*** Begin section ***

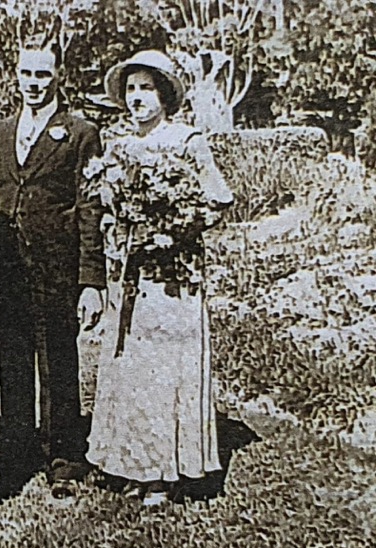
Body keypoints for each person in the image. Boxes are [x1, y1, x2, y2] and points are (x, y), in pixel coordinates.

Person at [85, 50, 233, 505]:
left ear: (165, 94)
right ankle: (135, 465)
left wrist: (175, 230)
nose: (137, 99)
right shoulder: (118, 146)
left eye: (146, 88)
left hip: (173, 275)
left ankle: (167, 472)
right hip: (131, 272)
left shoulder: (187, 140)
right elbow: (107, 205)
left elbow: (219, 198)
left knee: (166, 369)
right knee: (132, 367)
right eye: (131, 90)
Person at [0, 35, 105, 496]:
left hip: (58, 267)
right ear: (16, 75)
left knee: (58, 360)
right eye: (26, 74)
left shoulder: (80, 132)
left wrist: (91, 280)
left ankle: (63, 458)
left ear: (58, 76)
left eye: (42, 74)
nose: (33, 83)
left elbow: (90, 208)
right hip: (8, 266)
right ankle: (17, 453)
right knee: (12, 359)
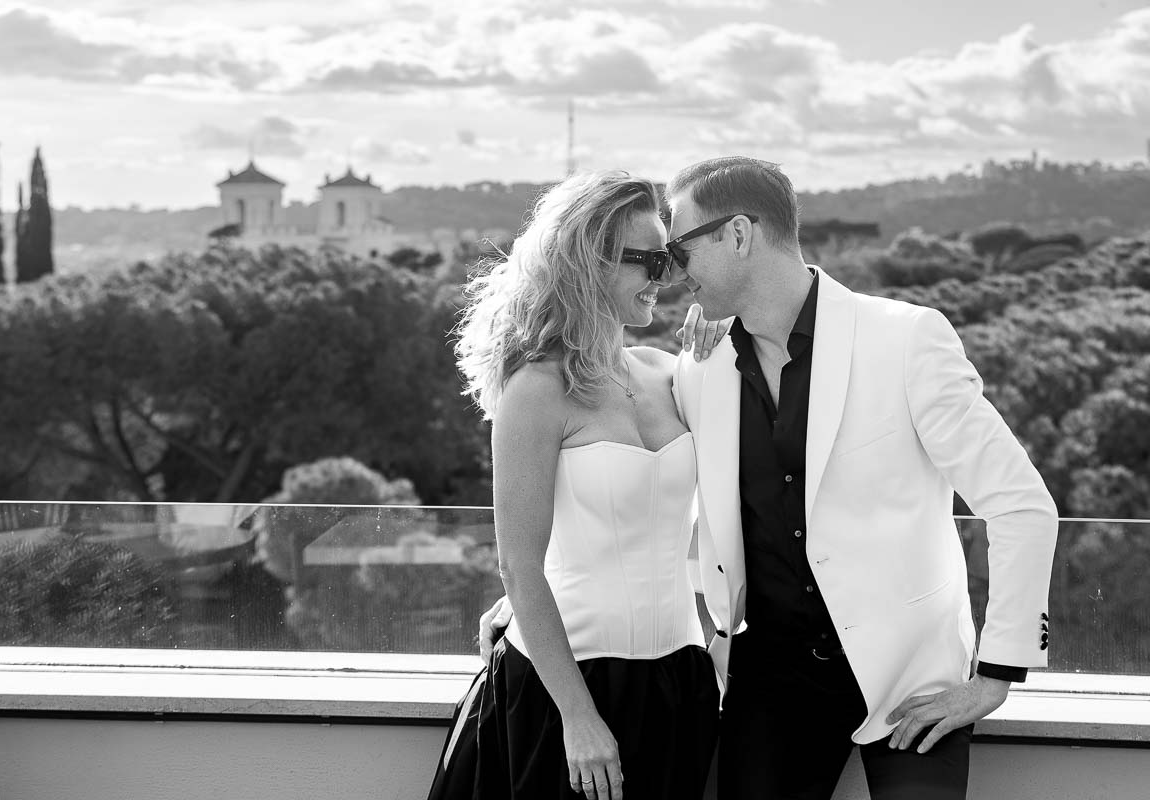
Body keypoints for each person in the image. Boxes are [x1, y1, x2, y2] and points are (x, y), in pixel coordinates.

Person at [482, 156, 1059, 800]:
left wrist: (999, 675)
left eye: (679, 248)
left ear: (737, 235)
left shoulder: (905, 340)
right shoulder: (698, 374)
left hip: (912, 677)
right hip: (768, 683)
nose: (672, 272)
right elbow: (625, 494)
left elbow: (1020, 506)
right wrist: (528, 596)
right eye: (656, 256)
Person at [428, 170, 721, 800]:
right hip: (566, 693)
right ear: (588, 263)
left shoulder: (672, 374)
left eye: (668, 258)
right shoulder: (536, 390)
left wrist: (728, 348)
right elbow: (519, 565)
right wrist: (580, 719)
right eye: (647, 260)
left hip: (682, 680)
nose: (663, 278)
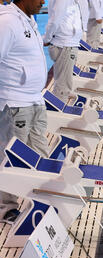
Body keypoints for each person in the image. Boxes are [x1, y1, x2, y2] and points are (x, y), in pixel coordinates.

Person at [0, 0, 48, 222]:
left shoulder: (28, 20)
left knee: (40, 155)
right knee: (10, 157)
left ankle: (42, 201)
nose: (44, 2)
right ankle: (4, 207)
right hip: (15, 103)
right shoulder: (8, 22)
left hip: (35, 100)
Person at [43, 0, 88, 102]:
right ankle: (57, 113)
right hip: (65, 44)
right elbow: (55, 20)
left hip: (67, 43)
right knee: (62, 89)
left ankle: (60, 102)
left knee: (62, 84)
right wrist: (47, 38)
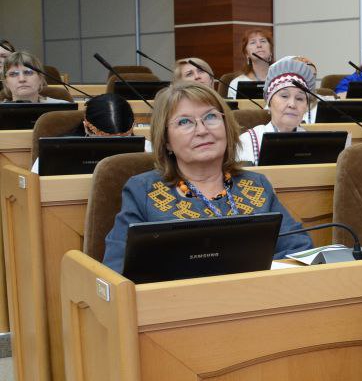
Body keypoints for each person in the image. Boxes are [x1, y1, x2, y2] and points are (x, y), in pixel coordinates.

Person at [102, 82, 312, 273]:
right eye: (184, 122)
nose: (202, 130)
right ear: (166, 141)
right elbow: (116, 270)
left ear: (226, 126)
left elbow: (300, 250)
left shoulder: (256, 185)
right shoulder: (143, 191)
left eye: (211, 117)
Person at [235, 58, 325, 164]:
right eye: (284, 96)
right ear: (269, 103)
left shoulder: (314, 144)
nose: (292, 104)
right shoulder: (247, 142)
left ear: (306, 107)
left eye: (299, 98)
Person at [31, 93, 149, 174]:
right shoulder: (54, 151)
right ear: (86, 128)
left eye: (124, 139)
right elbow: (34, 185)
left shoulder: (148, 149)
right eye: (106, 141)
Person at [2, 51, 68, 103]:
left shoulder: (62, 108)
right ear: (6, 82)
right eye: (13, 74)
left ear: (40, 78)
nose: (22, 79)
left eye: (28, 73)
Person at [226, 29, 273, 99]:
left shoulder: (284, 79)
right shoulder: (236, 83)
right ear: (247, 54)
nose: (259, 45)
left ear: (271, 51)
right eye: (253, 42)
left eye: (263, 41)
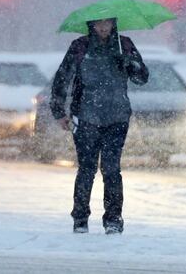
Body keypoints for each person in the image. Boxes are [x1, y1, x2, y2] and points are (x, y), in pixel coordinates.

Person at [50, 17, 149, 234]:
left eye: (107, 23)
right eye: (98, 23)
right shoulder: (80, 47)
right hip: (85, 117)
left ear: (114, 24)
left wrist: (131, 64)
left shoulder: (125, 45)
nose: (103, 27)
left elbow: (142, 78)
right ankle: (80, 218)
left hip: (117, 117)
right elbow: (62, 78)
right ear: (91, 25)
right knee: (87, 168)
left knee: (112, 169)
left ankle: (113, 218)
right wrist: (59, 111)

*** End section ***

**WHAT YOU ARE ASKED TO DO:**
Repeat the data exactly. No pictures should appear.

**TASK OUTPUT:**
Body keypoints for each person in the image. Boxes are [x1, y1, x2, y2] and points are (x, y), in pixel coordinates.

Person at [85, 50, 233, 505]:
left ear: (165, 94)
right ankle: (135, 465)
left wrist: (175, 230)
nose: (137, 99)
right shoulder: (118, 146)
left eye: (146, 88)
left hip: (173, 275)
left ankle: (167, 472)
right hip: (131, 272)
left shoulder: (187, 140)
right elbow: (107, 205)
left elbow: (219, 198)
left knee: (166, 369)
right knee: (132, 367)
right eye: (131, 90)
Person at [0, 35, 105, 496]:
left hip: (58, 267)
right ear: (16, 75)
left knee: (58, 360)
right eye: (26, 74)
left shoulder: (80, 132)
left wrist: (91, 280)
left ankle: (63, 458)
left ear: (58, 76)
left eye: (42, 74)
nose: (33, 83)
left elbow: (90, 208)
right hip: (8, 266)
right ankle: (17, 453)
right knee: (12, 359)
Body keypoints for each person in the image. Boxes are [x1, y1, x2, y2] and points are (x, y), in pixel coordinates.

Person at [482, 156, 1059, 800]:
left wrist: (999, 675)
left eye: (679, 248)
left ear: (737, 235)
left shoulder: (905, 340)
right shoulder: (698, 374)
left hip: (912, 677)
right hip: (768, 683)
nose: (672, 272)
right elbow: (625, 494)
left elbow: (1020, 506)
right wrist: (528, 596)
right eye: (656, 256)
Person at [428, 170, 721, 800]:
right hip: (566, 693)
right ear: (588, 263)
left shoulder: (672, 374)
left eye: (668, 258)
right shoulder: (536, 390)
left wrist: (728, 348)
right elbow: (519, 565)
right wrist: (580, 719)
right eye: (647, 260)
left hip: (682, 680)
nose: (663, 278)
Body keypoints for each person in the image. Boxes are [x1, y1, x2, y2] and points are (x, y), in pixel coordinates.

Person at [0, 0, 48, 222]:
left shoulder: (28, 20)
left knee: (40, 155)
right knee: (10, 157)
left ankle: (42, 201)
nose: (44, 2)
right ankle: (4, 207)
right hip: (15, 103)
right shoulder: (8, 22)
left hip: (35, 100)
Person at [43, 0, 88, 102]:
right ankle: (57, 113)
right hip: (65, 44)
right elbow: (55, 20)
left hip: (67, 43)
right knee: (62, 89)
left ankle: (60, 102)
left knee: (62, 84)
right wrist: (47, 38)
Body keypoints for each person in the image. Boxes are [x1, y1, x2, y2] and points are (x, y), in pixel coordinates.

Person at [102, 82, 312, 273]:
right eye: (184, 122)
nose: (202, 130)
right ear: (166, 141)
right elbow: (116, 270)
left ear: (226, 126)
left elbow: (300, 250)
left shoulder: (256, 185)
right shoulder: (143, 191)
left eye: (211, 117)
Person at [235, 58, 325, 164]:
right eye: (284, 96)
right ear: (269, 103)
left shoulder: (314, 144)
nose: (292, 104)
right shoulder: (247, 142)
left ear: (306, 107)
left eye: (299, 98)
Person at [31, 93, 149, 174]:
right shoulder: (54, 151)
right ear: (86, 128)
left eye: (124, 139)
right elbow: (34, 185)
left shoulder: (148, 149)
right eye: (106, 141)
Person at [2, 51, 68, 103]:
left shoulder: (62, 108)
right ear: (6, 82)
right eye: (13, 74)
left ear: (40, 78)
nose: (22, 79)
left eye: (28, 73)
Person at [226, 29, 273, 99]:
left shoulder: (284, 79)
right shoulder: (236, 83)
right ear: (247, 54)
nose: (259, 45)
left ear: (271, 51)
right eye: (253, 42)
left eye: (263, 41)
Body keypoints for each person in the image. Boxes are [x1, y1, x2, y2] and points are (x, y), in pixel coordinates.

Person at [50, 17, 149, 234]:
left eye: (107, 23)
right eye: (98, 23)
right shoulder: (80, 47)
right hip: (85, 117)
left ear: (114, 24)
left wrist: (131, 64)
left shoulder: (125, 45)
nose: (103, 27)
left elbow: (142, 78)
right ankle: (80, 218)
left hip: (117, 117)
right elbow: (62, 78)
right ear: (91, 25)
right knee: (87, 168)
left knee: (112, 169)
left ankle: (113, 218)
right wrist: (59, 111)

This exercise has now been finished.